Unsere Bildungspolitik gaukelt den jungen Leuten vor, dass sie nur was werden können, wenn sie Abitur und einen Hochschulabschluss vorweisen. Viele Eltern drängen daher ihre Kinder auf die Uni statt zu einem Job auf der Baustelle. Doch keine Gesellschaft kann nur mit Akademikern bestehen.

Handwerksberufe wieder attraktiver machen – das wird in Zukunft absolut entscheidend sein, damit Deutschland nicht seine Wirtschaftskraft einbüßt.  Bedingt durch die Digitalisierung wird sich die Arbeitswelt fundamental ändern. Darauf müssen sich alle vorbereiten, indem sie sich unentwegt weiterqualifizieren. Arbeitskräfte ohne den Willen, Neues zu lernen, werden sonst in der digitalen Zukunft immer weniger Chancen auf dem Arbeitsmarkt eingeräumt. Allerdings muss das vorhandene Potenzial besser genutzt werden und dazu muss es gelingen, die rund eine Million Langzeitarbeitslosen zu motivieren, doch noch am Arbeitsmarkt Fuß zu fassen. 1,2 Millionen junge Menschen zwischen 20 und 29 Jahren sind noch immer ohne abgeschlossene Ausbildung.
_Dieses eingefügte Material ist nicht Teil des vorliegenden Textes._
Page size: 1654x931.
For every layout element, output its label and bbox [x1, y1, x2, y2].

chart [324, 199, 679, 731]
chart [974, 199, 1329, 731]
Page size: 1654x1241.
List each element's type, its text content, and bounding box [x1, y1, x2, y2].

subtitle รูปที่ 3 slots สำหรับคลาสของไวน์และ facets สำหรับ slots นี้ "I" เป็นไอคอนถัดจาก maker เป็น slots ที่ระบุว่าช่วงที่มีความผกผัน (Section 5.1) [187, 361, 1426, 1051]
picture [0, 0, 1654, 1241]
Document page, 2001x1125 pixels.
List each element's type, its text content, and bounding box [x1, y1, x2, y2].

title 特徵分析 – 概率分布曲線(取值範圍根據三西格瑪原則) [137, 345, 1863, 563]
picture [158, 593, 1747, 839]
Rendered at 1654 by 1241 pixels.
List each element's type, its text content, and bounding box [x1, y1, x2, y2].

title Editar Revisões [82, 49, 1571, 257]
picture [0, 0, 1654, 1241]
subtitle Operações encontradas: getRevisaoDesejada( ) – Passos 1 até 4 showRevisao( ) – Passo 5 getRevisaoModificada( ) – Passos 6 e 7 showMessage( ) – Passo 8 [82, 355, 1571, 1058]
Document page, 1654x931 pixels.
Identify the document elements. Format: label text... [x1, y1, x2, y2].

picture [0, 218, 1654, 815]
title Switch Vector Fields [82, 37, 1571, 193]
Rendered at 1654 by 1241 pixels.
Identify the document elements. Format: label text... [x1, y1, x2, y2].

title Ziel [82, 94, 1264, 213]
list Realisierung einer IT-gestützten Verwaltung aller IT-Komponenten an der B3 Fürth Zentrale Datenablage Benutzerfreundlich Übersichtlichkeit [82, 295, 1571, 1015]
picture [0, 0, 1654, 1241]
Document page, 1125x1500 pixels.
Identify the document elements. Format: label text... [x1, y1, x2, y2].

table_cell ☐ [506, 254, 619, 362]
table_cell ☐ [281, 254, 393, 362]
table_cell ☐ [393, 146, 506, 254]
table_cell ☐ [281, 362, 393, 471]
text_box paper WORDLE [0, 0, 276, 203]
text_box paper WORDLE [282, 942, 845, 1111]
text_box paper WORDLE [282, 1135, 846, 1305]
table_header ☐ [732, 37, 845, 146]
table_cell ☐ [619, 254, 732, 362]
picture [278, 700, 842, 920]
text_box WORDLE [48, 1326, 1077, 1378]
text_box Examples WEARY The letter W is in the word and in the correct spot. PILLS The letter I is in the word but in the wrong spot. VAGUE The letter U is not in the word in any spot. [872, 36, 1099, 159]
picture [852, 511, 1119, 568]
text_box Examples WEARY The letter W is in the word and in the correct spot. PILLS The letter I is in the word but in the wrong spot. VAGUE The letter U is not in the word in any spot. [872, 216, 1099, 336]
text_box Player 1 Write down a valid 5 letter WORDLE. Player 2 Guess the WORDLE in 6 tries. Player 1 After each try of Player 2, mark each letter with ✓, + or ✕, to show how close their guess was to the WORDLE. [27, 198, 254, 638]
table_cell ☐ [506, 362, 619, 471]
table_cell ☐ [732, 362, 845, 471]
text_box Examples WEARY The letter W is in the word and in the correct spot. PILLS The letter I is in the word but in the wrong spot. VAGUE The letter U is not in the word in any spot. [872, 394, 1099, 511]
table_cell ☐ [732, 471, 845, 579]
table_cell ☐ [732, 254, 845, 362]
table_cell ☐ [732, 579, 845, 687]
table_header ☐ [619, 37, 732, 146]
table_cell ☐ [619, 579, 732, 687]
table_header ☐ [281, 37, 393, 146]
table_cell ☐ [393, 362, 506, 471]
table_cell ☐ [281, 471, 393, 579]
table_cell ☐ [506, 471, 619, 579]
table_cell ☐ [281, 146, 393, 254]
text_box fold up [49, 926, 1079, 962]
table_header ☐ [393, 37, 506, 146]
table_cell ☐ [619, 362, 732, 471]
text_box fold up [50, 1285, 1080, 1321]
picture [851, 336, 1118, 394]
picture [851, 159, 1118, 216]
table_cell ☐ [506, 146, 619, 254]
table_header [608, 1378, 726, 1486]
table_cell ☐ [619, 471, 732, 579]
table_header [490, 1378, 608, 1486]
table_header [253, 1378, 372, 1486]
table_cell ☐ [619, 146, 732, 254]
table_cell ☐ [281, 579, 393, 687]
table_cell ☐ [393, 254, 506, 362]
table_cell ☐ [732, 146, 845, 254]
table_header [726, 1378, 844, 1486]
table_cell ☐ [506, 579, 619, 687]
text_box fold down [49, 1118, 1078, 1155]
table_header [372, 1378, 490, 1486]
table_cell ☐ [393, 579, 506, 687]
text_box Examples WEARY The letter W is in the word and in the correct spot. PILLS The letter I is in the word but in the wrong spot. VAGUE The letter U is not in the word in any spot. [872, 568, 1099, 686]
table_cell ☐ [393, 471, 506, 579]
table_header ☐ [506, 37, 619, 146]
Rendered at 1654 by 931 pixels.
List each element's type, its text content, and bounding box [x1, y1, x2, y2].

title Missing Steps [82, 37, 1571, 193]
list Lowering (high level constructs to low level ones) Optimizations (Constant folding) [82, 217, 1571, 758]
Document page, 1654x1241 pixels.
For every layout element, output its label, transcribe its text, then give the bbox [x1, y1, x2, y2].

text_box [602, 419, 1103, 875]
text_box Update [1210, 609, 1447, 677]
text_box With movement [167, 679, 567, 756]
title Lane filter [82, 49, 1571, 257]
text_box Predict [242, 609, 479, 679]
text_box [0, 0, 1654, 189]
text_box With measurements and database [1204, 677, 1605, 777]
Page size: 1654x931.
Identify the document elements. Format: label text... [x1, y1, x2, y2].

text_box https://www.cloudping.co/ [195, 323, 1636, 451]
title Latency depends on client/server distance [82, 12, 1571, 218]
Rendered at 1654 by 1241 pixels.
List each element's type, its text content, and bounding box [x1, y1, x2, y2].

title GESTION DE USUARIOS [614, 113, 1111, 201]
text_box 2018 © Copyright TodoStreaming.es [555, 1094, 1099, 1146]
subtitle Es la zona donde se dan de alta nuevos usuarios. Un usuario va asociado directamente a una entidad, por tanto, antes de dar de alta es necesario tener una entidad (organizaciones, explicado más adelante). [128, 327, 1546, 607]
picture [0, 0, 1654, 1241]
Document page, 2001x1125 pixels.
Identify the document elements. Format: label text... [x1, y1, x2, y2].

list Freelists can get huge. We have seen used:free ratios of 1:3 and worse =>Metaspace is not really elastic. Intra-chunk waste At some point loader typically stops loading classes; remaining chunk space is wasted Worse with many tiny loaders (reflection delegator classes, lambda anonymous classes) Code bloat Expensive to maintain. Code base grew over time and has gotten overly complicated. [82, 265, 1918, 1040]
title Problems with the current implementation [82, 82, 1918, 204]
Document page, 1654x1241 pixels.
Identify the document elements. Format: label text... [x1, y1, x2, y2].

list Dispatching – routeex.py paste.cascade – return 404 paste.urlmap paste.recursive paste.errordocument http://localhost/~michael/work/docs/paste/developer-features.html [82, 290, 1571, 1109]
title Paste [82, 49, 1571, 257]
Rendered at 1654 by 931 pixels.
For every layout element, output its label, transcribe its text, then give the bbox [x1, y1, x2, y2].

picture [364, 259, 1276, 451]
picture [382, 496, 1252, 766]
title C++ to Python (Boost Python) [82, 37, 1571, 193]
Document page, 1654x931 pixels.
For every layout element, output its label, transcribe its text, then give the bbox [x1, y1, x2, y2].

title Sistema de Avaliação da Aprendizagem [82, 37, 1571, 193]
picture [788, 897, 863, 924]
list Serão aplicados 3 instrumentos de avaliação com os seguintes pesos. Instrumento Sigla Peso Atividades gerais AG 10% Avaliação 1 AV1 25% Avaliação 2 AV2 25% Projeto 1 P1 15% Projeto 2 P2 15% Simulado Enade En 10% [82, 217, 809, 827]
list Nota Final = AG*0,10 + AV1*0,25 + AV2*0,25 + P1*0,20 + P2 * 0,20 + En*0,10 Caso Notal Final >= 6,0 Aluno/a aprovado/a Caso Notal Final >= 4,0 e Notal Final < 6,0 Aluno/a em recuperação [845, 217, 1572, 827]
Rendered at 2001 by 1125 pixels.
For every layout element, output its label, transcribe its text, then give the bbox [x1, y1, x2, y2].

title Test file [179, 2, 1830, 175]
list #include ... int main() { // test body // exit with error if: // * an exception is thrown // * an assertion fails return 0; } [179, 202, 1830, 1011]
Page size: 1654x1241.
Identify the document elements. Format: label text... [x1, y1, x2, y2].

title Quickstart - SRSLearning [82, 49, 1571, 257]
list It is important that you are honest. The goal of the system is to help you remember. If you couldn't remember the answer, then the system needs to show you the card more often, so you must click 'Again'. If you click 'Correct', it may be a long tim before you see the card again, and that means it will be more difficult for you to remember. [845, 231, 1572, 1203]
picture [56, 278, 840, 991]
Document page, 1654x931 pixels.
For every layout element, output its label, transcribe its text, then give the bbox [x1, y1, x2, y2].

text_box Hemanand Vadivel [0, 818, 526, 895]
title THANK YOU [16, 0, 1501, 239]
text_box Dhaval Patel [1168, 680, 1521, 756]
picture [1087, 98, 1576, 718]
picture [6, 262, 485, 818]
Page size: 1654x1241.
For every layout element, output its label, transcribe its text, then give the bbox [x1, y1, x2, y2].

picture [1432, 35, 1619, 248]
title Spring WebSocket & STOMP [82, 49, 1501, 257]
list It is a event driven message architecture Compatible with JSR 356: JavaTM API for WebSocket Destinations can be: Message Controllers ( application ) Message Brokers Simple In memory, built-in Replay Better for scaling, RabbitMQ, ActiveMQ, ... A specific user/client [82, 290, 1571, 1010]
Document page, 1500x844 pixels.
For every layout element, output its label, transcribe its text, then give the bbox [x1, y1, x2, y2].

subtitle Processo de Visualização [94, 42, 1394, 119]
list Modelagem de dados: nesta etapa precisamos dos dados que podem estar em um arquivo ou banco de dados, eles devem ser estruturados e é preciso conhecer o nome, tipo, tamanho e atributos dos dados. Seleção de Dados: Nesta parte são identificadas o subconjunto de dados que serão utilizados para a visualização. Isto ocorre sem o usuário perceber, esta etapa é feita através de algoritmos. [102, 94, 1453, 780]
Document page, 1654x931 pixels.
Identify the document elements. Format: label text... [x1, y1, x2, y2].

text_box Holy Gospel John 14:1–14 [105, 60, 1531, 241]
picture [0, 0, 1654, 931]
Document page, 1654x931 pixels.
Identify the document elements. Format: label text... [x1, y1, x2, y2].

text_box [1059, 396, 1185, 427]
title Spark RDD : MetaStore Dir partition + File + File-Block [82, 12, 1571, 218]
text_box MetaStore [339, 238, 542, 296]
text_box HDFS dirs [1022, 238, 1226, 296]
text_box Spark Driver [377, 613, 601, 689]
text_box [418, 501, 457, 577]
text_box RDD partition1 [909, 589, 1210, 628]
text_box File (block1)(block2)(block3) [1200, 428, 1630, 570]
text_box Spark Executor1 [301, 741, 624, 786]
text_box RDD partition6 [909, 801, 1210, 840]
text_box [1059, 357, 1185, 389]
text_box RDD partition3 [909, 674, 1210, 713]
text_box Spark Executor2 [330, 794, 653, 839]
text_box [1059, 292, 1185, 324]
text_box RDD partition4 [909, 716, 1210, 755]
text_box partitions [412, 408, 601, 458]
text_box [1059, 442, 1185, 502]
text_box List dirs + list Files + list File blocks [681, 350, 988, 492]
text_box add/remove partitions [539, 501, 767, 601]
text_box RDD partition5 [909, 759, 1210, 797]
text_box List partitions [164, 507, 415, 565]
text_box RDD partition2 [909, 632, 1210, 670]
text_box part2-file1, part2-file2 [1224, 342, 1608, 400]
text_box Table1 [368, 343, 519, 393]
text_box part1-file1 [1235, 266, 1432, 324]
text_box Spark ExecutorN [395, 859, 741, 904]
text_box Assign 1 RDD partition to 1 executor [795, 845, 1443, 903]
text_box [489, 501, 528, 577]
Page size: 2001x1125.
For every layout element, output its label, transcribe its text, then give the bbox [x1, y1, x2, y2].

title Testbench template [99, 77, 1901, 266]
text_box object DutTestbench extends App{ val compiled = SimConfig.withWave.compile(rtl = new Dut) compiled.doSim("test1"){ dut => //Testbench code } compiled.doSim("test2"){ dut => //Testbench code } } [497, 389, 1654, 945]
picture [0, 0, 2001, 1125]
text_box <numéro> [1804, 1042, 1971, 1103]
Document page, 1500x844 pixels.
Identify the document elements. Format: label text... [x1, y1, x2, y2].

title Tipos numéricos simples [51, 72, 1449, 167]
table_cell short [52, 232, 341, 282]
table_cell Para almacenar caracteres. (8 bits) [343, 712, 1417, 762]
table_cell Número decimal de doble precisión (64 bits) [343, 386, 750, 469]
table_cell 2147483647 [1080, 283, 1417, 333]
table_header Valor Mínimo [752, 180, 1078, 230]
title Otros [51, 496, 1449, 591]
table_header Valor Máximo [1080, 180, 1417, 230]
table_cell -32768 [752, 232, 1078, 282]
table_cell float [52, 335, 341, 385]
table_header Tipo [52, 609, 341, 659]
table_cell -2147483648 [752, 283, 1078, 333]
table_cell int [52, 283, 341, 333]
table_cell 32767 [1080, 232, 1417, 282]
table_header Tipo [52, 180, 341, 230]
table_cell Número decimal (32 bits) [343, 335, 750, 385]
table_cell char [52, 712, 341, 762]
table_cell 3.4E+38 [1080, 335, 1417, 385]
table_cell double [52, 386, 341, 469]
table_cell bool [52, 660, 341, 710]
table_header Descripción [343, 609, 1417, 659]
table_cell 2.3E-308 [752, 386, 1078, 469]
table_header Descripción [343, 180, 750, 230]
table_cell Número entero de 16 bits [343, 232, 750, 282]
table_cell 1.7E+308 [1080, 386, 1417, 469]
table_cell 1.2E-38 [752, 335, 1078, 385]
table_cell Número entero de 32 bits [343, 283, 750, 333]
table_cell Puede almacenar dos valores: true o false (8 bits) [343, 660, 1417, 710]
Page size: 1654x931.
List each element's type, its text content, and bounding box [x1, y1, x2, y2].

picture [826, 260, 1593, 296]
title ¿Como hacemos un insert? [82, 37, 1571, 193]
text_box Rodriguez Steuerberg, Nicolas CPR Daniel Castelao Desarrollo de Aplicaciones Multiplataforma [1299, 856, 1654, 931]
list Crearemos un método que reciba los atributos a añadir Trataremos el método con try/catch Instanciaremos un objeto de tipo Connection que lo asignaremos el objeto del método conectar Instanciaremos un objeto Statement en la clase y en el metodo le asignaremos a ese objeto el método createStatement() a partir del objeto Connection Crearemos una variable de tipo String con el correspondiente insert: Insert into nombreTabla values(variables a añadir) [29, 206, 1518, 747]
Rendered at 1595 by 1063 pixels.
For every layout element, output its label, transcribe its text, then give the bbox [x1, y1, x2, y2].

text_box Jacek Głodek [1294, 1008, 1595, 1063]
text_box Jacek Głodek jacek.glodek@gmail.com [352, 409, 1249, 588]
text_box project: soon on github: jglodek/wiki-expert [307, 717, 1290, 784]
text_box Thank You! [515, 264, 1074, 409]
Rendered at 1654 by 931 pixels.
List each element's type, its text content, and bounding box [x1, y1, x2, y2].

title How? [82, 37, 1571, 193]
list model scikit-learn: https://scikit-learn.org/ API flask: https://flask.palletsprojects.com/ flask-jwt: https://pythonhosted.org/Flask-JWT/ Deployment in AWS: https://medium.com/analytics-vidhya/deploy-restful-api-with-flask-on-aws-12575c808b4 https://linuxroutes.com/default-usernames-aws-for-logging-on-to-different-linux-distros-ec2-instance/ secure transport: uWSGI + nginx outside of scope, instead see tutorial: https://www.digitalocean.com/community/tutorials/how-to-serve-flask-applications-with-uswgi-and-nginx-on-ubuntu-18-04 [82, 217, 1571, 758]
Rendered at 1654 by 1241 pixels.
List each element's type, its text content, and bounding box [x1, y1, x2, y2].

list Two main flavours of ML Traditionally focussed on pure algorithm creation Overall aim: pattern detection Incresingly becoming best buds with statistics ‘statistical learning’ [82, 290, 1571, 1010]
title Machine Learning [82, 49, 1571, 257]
Ihnen eine Chance zu geben, darum müssen  sich Unternehmen noch mehr kümmern.

Bisher sind nur rund zehn Prozent der sozialversicherungspflichtig Beschäftigten im deutschen Bauhauptgewerbe Frauen. Es bedarf daher einer gezielten Karriere- und Entwicklungsplanung, damit Frauen Bauberufe übernehmen. Doch noch wichtiger ist es für sie, wie sie Familie und Beruf unter einen Hut bringen können. Dazu gehören entsprechende Angebote der Kinderbetreuung.

Immer wieder wird um das Renteneintrittsalter diskutiert. Meist scheiden Handwerker ohnehin früher aus. Einem Straßenbauer, Maurer oder Dachdecker lässt sich kaum vermitteln, dass er länger arbeiten soll als bis zum gesetzlichen Beginn des Rentenalters. Trotzdem sollte das Türchen für diejenigen offen stehen, die genau das vorhaben und die ihr Wissen und ihre Erfahrung an die jungen Kollegen weitergeben wollen.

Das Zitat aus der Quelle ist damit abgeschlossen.